Patty pulled the zipper on her pack and drew out her ever present traveling medical kit. The young man looked over at the white box and large Red Cross sticker on the lid. His tone grew more urgent.
"Yes," Sue said with an accompanying shake of her head. "We're nurses," she continued with a confident smile regardless of whether the man understood. "We're going to try and help."
He seemed to at least gather their intent. His muscular arm slid free of the woman and Sue could finally see the trouble.
The plump woman had wrapped herself around her arm. The bare flesh had already puckered from the pool of steaming oil soaking her apron.
The two women moved in quiet tandem. Their hands gentle and efficient as they treated the scalding wound. The plump woman murmured throughout the ordeal, swaying back and forth but her trembling began to ebb as Patty's supplies and their tender care eased the burn.
Sue finally sat back on her heels while their patient gazed down at her arm.

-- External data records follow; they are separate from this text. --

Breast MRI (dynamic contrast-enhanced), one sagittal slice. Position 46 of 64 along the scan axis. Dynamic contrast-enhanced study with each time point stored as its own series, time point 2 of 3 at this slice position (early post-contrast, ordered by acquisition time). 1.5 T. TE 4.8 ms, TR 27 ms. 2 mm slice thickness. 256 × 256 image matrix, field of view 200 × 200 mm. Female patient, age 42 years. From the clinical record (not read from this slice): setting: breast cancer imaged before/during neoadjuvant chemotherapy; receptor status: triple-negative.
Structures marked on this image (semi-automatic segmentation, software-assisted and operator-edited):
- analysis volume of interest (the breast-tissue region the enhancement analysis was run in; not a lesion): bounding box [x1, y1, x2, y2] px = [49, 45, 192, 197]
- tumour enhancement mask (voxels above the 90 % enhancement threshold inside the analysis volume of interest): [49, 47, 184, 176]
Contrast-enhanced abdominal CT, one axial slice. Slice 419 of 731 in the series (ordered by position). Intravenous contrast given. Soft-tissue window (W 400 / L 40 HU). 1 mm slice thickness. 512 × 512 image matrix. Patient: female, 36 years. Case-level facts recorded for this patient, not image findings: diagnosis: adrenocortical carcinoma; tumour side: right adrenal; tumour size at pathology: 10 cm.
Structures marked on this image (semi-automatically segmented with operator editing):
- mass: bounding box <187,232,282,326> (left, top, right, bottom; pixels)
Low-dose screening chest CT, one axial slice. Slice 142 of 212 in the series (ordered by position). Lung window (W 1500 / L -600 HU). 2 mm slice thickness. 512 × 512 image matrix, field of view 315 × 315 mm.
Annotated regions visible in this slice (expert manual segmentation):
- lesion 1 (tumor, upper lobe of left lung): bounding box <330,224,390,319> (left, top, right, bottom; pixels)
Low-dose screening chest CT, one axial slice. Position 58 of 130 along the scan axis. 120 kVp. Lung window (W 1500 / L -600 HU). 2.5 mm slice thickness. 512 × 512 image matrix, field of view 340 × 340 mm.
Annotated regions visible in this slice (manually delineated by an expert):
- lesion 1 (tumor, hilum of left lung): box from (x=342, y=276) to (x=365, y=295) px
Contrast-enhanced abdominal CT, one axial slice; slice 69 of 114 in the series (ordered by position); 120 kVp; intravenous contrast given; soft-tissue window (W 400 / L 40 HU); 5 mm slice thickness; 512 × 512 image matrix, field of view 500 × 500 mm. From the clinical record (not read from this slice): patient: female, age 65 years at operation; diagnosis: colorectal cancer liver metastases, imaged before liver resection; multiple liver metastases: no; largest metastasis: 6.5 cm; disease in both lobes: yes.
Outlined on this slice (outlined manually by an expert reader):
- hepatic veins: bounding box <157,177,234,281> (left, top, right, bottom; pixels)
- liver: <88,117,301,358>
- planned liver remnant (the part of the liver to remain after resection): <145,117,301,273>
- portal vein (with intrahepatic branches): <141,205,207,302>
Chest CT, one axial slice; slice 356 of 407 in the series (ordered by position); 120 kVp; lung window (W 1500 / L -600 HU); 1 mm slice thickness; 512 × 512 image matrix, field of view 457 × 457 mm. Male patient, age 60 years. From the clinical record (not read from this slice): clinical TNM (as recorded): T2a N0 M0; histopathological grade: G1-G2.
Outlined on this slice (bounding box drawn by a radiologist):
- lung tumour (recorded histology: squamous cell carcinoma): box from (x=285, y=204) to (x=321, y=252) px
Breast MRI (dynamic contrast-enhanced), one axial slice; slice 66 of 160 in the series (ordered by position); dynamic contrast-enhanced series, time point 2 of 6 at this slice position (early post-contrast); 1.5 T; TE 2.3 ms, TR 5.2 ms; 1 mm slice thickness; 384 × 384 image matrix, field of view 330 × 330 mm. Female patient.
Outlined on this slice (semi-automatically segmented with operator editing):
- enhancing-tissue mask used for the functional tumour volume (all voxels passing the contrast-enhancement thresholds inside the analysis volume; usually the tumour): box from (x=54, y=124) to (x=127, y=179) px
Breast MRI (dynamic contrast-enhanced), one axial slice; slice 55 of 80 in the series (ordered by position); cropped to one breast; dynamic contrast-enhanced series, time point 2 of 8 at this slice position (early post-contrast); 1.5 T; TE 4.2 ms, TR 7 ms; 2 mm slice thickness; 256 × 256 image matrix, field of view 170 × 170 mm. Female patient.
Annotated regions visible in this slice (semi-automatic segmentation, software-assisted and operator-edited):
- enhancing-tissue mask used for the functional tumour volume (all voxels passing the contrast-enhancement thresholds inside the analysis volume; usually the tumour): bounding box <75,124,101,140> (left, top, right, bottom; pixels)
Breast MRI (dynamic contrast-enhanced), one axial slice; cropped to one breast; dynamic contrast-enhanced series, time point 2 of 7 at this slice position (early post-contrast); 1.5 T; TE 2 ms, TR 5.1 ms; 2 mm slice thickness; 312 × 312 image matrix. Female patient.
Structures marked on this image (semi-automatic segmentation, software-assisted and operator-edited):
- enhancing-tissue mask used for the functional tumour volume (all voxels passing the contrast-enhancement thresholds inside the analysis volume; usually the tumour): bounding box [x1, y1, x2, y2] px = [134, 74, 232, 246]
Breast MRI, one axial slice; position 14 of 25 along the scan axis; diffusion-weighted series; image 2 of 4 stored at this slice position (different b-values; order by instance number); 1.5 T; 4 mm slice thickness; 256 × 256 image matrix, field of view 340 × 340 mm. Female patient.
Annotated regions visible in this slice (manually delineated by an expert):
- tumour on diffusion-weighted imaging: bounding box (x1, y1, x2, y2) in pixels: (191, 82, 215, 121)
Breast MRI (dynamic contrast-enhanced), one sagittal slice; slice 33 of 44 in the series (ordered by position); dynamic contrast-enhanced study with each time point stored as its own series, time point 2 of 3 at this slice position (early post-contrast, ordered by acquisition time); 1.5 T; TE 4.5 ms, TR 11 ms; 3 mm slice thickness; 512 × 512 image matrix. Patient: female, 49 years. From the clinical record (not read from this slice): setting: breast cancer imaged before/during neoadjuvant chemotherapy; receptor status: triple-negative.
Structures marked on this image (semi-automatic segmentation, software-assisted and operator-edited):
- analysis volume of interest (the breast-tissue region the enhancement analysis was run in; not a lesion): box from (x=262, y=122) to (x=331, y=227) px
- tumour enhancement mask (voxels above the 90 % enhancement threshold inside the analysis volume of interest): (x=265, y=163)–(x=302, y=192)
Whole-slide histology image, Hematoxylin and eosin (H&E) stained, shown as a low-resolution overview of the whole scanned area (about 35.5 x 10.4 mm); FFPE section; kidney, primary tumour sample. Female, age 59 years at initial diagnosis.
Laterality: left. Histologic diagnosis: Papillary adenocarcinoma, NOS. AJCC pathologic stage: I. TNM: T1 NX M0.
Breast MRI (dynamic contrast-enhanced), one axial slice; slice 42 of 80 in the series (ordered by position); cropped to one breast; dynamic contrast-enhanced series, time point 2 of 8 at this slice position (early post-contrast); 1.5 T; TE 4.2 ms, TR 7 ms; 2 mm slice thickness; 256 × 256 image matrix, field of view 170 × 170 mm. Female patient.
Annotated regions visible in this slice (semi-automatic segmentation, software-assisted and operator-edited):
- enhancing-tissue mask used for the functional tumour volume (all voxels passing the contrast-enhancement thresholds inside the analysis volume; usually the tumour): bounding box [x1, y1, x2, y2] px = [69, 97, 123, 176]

The round woman then shot her resurging smile to Sue across the sand and then to Patty on her knees at Sue's side. The owner’s good arm reached out as thick tears dropped from her eyes.
Sue leaned forward and took the embrace and then smiled as the woman wrapped Patty in another and then gently tapped the hovering young man on his smooth cheek.
An acrid cloud rolled through the sea scented breeze and the plump woman’s wobbly bun shook. Her tear streaked face snapped to the charcoal pits. Their apparently recovered patient spoke sharply and the distracted young man jumped to his feet just in time to pull the burning tortillas off the grill.